Stored data entries:
____

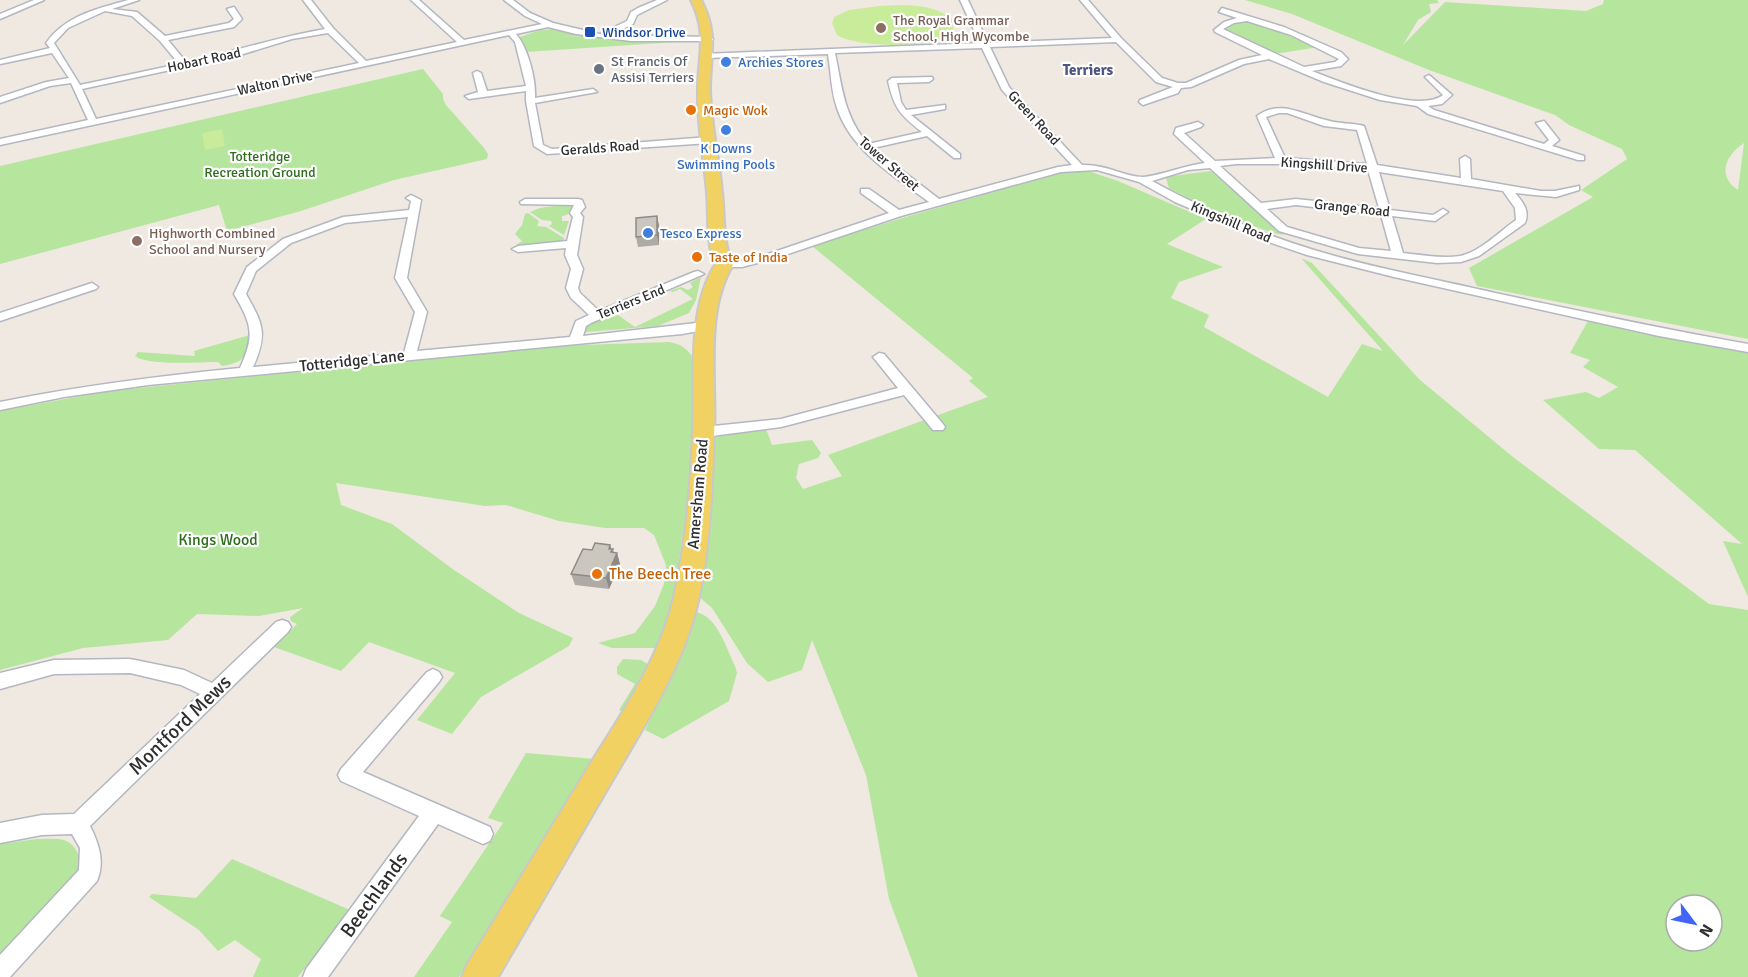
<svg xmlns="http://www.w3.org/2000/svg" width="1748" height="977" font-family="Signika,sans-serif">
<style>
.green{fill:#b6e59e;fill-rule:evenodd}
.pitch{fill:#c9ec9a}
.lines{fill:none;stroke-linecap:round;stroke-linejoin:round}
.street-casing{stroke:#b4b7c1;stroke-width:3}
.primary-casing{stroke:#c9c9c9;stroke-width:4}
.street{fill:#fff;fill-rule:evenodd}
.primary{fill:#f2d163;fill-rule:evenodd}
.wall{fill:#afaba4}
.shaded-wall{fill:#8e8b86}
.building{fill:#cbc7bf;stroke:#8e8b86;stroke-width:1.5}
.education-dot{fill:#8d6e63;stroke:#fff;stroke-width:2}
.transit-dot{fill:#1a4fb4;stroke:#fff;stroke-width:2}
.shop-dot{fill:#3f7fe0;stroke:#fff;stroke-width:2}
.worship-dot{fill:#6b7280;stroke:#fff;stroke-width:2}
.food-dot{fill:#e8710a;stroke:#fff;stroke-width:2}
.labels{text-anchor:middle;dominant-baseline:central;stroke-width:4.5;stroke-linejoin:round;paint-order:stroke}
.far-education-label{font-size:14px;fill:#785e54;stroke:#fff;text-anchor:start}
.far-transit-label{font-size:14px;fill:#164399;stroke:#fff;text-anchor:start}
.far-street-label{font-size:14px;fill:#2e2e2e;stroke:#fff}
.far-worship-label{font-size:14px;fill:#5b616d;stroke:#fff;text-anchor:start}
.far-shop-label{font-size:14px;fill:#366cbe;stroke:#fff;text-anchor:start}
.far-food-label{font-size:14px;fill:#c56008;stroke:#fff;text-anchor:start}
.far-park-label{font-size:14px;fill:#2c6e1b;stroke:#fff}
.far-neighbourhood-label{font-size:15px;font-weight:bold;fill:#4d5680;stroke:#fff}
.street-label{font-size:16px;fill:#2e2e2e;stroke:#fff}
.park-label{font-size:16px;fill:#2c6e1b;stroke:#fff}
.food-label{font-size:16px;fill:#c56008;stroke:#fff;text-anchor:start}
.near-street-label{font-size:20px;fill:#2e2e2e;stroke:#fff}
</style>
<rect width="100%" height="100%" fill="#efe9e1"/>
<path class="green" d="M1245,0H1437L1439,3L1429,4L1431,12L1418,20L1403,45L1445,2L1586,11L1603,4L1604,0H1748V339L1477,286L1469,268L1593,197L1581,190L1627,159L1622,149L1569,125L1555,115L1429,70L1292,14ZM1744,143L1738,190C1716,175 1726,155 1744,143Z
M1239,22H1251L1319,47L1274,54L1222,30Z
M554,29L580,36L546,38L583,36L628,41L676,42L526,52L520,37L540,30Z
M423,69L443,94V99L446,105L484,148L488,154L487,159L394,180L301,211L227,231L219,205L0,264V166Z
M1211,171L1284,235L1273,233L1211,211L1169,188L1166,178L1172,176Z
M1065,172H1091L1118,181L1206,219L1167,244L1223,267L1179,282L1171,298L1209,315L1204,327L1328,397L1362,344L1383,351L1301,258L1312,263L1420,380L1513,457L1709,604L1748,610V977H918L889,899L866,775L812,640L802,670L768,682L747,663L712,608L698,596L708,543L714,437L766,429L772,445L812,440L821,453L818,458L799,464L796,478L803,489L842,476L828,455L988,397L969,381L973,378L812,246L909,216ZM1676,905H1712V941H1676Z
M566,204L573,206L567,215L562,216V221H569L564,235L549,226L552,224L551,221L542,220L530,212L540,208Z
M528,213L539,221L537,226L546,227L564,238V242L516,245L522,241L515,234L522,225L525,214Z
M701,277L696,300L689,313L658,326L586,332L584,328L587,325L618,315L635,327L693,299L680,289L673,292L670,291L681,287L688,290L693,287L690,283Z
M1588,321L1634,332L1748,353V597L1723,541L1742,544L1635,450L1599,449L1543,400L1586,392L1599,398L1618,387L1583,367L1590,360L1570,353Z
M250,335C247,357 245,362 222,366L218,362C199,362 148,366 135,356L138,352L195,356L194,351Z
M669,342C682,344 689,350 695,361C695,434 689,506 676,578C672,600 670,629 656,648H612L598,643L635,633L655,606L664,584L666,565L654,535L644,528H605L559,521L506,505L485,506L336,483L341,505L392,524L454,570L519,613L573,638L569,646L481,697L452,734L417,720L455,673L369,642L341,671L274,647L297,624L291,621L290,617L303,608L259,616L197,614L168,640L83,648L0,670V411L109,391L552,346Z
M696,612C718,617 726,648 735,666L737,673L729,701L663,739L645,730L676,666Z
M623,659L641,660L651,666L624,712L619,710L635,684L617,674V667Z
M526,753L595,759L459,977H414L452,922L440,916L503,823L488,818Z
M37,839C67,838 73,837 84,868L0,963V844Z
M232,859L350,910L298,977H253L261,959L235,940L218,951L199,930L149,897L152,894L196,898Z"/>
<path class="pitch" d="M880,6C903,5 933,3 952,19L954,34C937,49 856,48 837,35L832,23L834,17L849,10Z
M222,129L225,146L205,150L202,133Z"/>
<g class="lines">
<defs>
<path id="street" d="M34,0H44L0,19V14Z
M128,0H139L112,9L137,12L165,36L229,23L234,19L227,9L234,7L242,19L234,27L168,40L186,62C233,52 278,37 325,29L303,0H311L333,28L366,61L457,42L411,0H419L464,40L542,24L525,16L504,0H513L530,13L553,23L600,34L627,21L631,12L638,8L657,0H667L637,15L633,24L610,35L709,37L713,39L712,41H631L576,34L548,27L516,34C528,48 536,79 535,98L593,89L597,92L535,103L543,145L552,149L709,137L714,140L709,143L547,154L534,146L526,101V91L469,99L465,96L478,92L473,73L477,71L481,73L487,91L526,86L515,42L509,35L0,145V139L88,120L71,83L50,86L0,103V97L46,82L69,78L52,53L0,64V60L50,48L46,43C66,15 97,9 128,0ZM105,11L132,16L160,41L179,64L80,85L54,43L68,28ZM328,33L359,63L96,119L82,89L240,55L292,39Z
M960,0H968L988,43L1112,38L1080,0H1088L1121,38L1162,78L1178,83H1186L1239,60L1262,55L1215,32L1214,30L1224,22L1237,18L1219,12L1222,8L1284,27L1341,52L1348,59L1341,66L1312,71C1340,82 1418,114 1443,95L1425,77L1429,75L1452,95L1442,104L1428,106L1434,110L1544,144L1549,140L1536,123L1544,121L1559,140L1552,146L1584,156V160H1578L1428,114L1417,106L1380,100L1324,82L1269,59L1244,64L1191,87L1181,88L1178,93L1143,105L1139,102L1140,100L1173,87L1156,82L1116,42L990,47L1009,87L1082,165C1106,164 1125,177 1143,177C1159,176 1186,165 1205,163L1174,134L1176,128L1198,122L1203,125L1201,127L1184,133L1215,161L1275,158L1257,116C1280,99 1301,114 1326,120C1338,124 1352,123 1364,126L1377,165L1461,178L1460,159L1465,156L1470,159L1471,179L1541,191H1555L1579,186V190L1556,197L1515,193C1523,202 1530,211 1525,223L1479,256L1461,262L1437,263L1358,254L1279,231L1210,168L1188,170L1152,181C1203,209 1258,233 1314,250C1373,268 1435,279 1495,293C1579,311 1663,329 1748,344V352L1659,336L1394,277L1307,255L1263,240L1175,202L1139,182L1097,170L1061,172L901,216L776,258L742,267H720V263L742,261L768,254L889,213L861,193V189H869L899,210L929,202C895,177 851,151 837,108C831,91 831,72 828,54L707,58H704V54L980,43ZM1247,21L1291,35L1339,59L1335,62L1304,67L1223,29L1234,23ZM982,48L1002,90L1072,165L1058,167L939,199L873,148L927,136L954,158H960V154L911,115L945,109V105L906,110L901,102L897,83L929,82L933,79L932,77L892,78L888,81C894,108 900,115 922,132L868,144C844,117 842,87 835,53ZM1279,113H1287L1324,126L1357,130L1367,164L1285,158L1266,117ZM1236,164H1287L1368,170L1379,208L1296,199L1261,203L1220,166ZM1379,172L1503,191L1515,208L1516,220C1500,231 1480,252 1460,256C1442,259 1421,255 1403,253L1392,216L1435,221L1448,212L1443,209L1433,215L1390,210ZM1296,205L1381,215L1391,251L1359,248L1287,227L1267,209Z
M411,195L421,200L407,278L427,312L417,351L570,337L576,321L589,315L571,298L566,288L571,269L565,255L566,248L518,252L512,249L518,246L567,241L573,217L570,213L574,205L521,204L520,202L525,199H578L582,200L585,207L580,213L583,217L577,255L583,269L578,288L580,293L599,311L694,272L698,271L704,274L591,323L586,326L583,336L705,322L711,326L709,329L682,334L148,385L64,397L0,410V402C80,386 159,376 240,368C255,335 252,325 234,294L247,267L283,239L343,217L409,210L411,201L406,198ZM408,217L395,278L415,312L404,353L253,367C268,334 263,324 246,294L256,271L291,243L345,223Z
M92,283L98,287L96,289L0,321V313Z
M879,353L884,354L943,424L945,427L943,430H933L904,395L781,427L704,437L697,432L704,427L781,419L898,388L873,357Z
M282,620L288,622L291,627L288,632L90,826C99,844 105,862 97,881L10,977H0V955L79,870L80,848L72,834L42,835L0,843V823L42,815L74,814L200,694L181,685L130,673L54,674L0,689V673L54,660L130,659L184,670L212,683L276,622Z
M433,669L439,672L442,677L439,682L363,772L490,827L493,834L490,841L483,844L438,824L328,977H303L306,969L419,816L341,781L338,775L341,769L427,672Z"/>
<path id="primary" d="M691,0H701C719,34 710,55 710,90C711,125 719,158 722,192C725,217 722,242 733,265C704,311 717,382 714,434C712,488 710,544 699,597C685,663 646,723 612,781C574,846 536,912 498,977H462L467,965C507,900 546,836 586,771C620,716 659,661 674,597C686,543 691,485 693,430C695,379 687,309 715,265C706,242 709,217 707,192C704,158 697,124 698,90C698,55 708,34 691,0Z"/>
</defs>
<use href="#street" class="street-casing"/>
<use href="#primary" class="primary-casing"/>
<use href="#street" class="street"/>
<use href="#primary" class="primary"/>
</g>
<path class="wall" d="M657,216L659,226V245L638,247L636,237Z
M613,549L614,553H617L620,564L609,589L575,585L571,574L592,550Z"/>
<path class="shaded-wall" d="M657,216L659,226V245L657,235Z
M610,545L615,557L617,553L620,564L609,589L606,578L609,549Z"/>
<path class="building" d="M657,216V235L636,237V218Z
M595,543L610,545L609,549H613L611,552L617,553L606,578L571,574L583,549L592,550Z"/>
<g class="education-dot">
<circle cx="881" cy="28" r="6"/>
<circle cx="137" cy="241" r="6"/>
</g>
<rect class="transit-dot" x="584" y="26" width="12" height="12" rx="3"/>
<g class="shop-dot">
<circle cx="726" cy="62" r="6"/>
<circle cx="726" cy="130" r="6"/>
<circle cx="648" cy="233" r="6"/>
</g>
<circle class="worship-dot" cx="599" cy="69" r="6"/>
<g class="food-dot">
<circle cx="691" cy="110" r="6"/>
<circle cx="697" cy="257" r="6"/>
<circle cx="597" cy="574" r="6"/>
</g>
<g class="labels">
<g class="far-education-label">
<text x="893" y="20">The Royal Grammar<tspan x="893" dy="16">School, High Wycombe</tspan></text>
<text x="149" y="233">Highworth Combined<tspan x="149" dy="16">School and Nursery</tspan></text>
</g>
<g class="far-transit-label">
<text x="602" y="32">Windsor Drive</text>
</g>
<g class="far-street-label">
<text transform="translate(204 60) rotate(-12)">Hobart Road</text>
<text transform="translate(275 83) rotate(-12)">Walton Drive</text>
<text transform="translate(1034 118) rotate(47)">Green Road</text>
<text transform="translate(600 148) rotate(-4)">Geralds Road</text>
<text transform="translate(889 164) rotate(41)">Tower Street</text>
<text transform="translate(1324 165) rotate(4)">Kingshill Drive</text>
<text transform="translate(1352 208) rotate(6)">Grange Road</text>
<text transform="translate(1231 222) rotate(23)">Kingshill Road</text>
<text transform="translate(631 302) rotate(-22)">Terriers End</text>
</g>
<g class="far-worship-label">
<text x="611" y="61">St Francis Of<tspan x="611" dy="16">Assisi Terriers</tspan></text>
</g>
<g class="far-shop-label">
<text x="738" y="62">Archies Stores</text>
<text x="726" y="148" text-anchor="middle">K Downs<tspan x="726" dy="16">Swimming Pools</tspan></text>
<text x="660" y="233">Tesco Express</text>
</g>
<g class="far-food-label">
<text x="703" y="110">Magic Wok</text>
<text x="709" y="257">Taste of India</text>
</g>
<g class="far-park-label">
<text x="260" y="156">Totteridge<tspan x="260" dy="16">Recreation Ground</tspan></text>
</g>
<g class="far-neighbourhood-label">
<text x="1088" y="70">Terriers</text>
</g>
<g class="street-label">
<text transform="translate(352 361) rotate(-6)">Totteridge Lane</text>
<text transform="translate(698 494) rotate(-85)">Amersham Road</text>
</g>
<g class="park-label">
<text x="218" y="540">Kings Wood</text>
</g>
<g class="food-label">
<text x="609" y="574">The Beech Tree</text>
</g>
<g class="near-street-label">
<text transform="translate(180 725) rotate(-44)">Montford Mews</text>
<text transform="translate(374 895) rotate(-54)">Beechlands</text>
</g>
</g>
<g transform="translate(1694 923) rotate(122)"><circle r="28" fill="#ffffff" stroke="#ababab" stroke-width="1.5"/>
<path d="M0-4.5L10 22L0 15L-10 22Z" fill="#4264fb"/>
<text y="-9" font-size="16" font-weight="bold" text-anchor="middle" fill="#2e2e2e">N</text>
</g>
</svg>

____

§ THE PROBLEM: Across the data, tally the lines containing "evenodd" and give back the number alone.

§ SOLUTION FOR THIS PROBLEM: 3